Your doctor may recommend an Upper Endoscopy (EGD) to diagnose or treat:

  • Ulcers of the esophagus, stomach, and small intestine
  • Tumors of the upper intestinal tract
  • Difficulty swallowing
  • Abdominal pain
  • Indigestion
  • Gastroesophageal reflux disease (GERD)
  • Heartburn and related complications
  • Barrett’s Esophagus

Your doctor will give you instructions to prepare for the Upper Endoscopy (EGD) procedure. Most likely, you will be asked to fast for at least 4-8 hours beforehand to ensure an empty stomach.

Inform your doctor of:

  • Any medication that you take regularly, especially;
    • aspirin products
    • arthritis medications
    • blood thinners (such as Warfarin or Heparin)
    • Clopidogrel
    • Insulin
  • Any known allergies to medication
  • Any medical conditions that will require special attention, such as;
    • diabetes
    • heart conditions
    • lung conditions
    • any other major conditions

You’ll need to plan for ride home from the office as it is not advised for patients to drive for the remainder of the day due to effects from the medication.

It’s important to follow all of your doctor’s instructions.

During an Upper Endoscopy (EGD), you’ll be asked to lay on your back or on your side.

You may be given:

  • A sedative to help you relax
  • A local anesthetic to numb your throat
  • A mouth guard to wear and hold open your mouth

Your doctor will ask you to swallow as the endoscope is worked down your esophagus.
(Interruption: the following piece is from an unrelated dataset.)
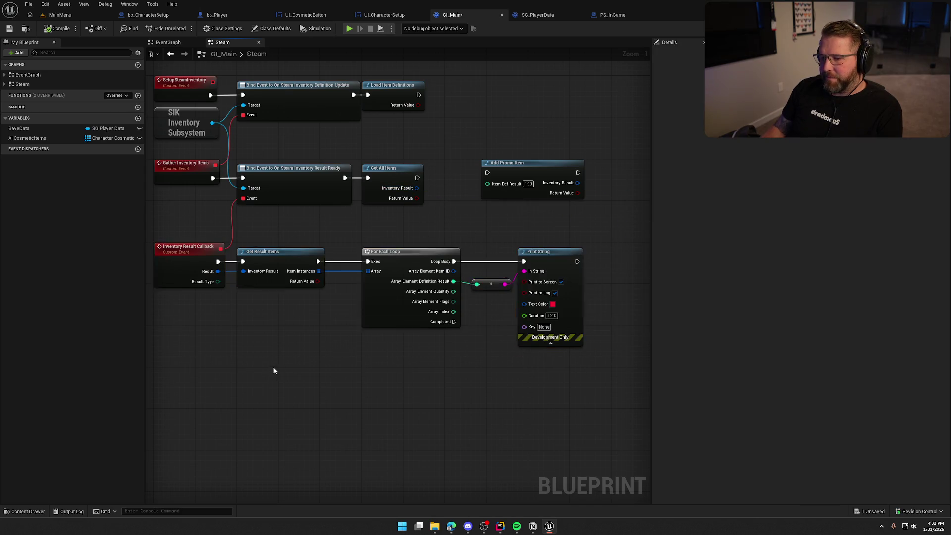
# - Recheck Add Promo Item's new position and save the blueprint
pyautogui.moveTo(272, 366); pyautogui.dragTo(280, 346)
You won’t be able to speak while the endoscopy is in progress, but you will be able to breathe and make noises.

You might feel:

  • Pressure in the throat and abdomen
  • A feeling of fullness as air is fed into the GI tract

You shouldn’t feel any pain.

You’ll be taken to a room to rest after the Upper Endoscopy (EGD) procedure where you’ll be monitored until your sedatives begin to wear off.

Once home, you may feel:

  • Bloating
  • Gas
  • Cramping
  • Sore Throat

You should take it easy for the rest of the day after your endoscopy. You should have a ride prepared as the sedatives may impair your judgement.